The German crisis deepens. Hans Eichel has put his cards on the table, and they don't like what he has to say. For once a politician is being asked to resign for telling the truth. In normal times this admission would bring the euro crashing down (it is after all an admission that German finances are on an unsustainable path far worse than their US equivalent), but these are not normal times, and of course it won't.
German Finance Minister Hans Eichel abandoned his longstanding aim of balancing the budget by 2006 yesterday and said the deficit would bust European Union limits again this year, prompting calls for his resignation. "We can't make it by 2006 any more, that is unless there is an economic miracle," Eichel told Der Spiegel weekly in an interview released ahead of publication today. Eichel's goal of wiping out the budget deficit by 2006, formulated in the boom year of 2000, has looked increasingly doubtful as growth in Europe's largest economy has stuttered to a near halt and unemployment has soared to 4.5 million. Eichel also said Germany would not meet the European Union's limit on public budget deficits of three per cent of gross domestic product in 2003. The deficit hit 3.6pc of GDP last year, prompting EU demands for action to get it down. Eichel rejected suggestions the deficit might even exceed 4pc this year. He said whether it would take an extra two or three years beyond 2006 to balance the budget depended on economic conditions, but he would not give up trying.

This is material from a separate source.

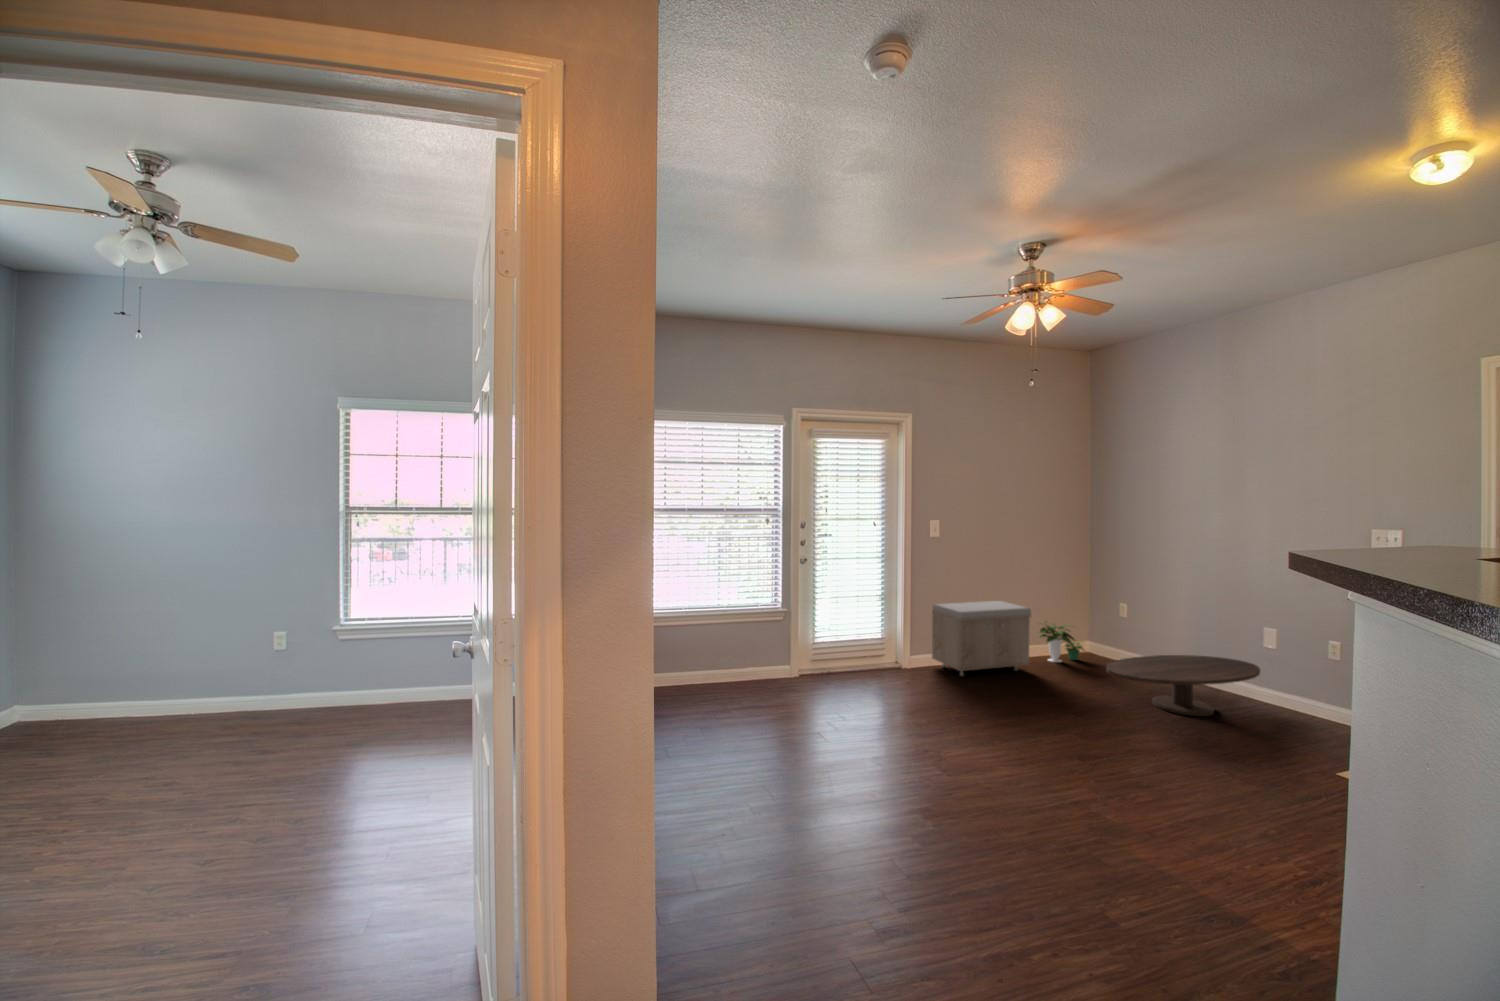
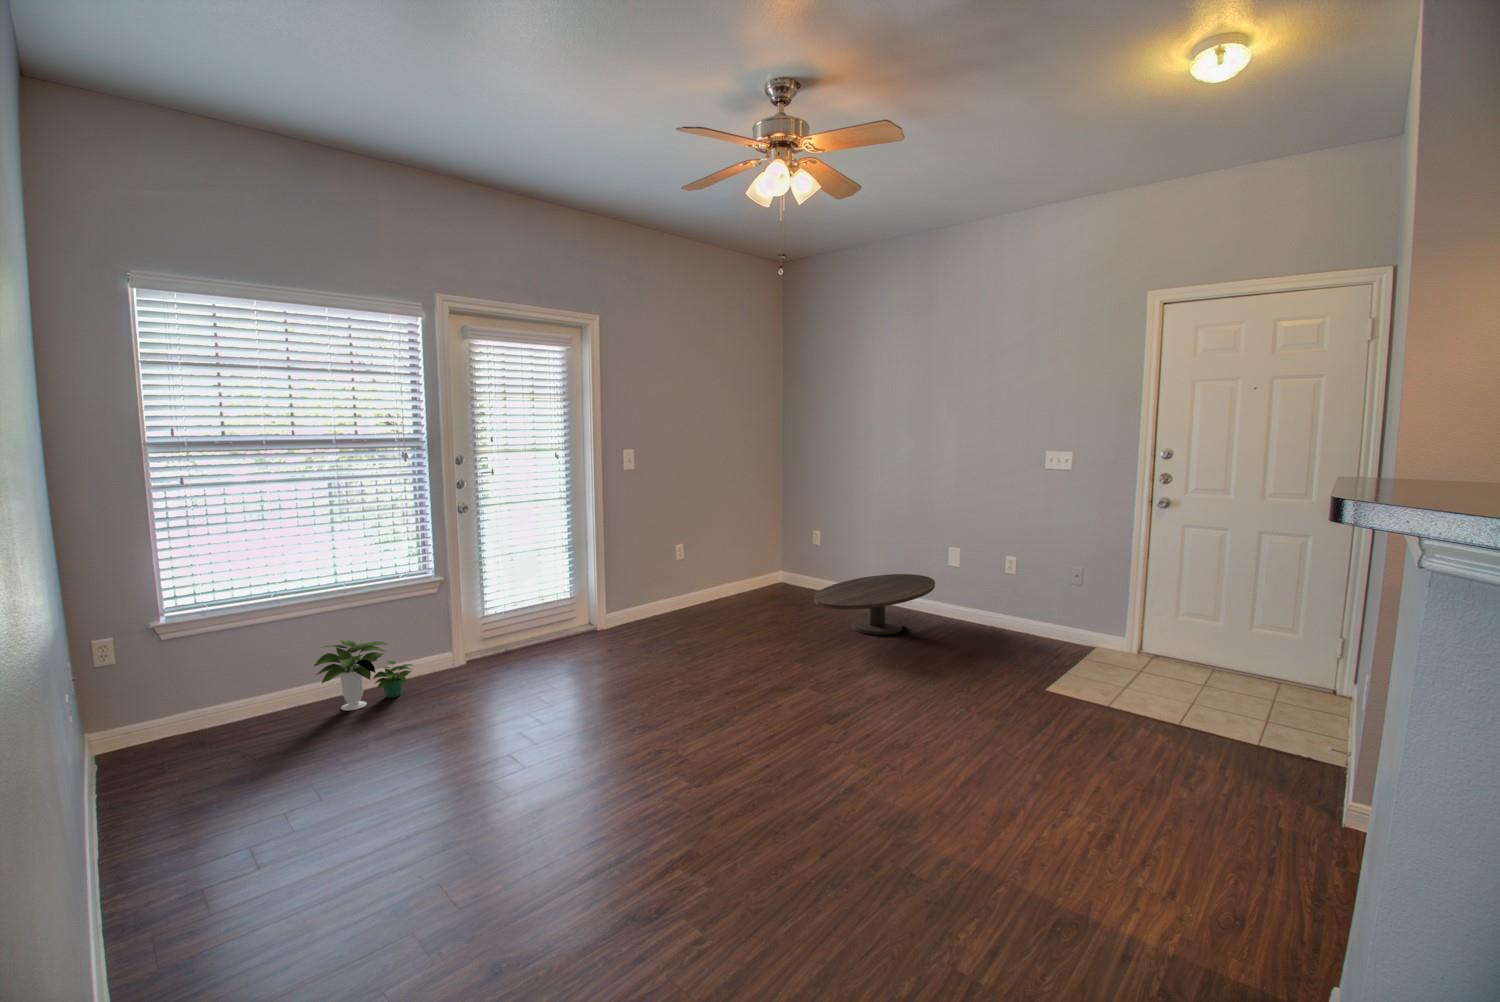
storage bench: present [932,601,1031,676] -> none [630,538,736,628]
potted plant: present [1037,625,1084,662] -> present [314,640,414,711]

Opposition politicians said Eichel, whose reputation as a strict guardian of public finances has taken a battering of late, should step down. Christian Democrat leader Angela Merkel demanded a new start, calling Eichel weak and "burned out". Touring a market in the central town of Kassel yesterday, Eichel dismissed a report due to appear in the Focus weekly magazine that he had threatened in a cabinet meeting to quit if public finances were not brought back under control in 2004. "I may be disappointed, but finance ministers are not only there for good weather, they must also get through bad weather," Eichel told Reuters Television. The Bild daily suggested yesterday that Defence Minister Peter Struck could be in line for Eichel's job if he resigned.Eichel's admission that he will miss budget targets comes as Chancellor Gerhard Schroeder is battling trade unions and left-wingers in his Social Democratic Party (SPD) to push through a package of welfare cuts and labour reforms to try to stimulate growth and ease pressure on public finances.
As the economy has ground to a halt, Chancellor Gerhard Schroeder's SPD has slumped in opinion polls since narrowly winning re-election in 2002, with latest surveys putting the party on 27pc to 47pc for the conservative CDU.The government last week cut its official growth forecast for 2003 to 0.75pc from a previous 1pc. The European Commission has forecast German growth of just 0.4pc this year and a deficit of 3.4pc of GDP.Eichel said the Commission had accepted Germany would only meet the 3pc target if growth was at least 1pc and the government managed to push through a package of tax increases blocked by the opposition conservatives last month.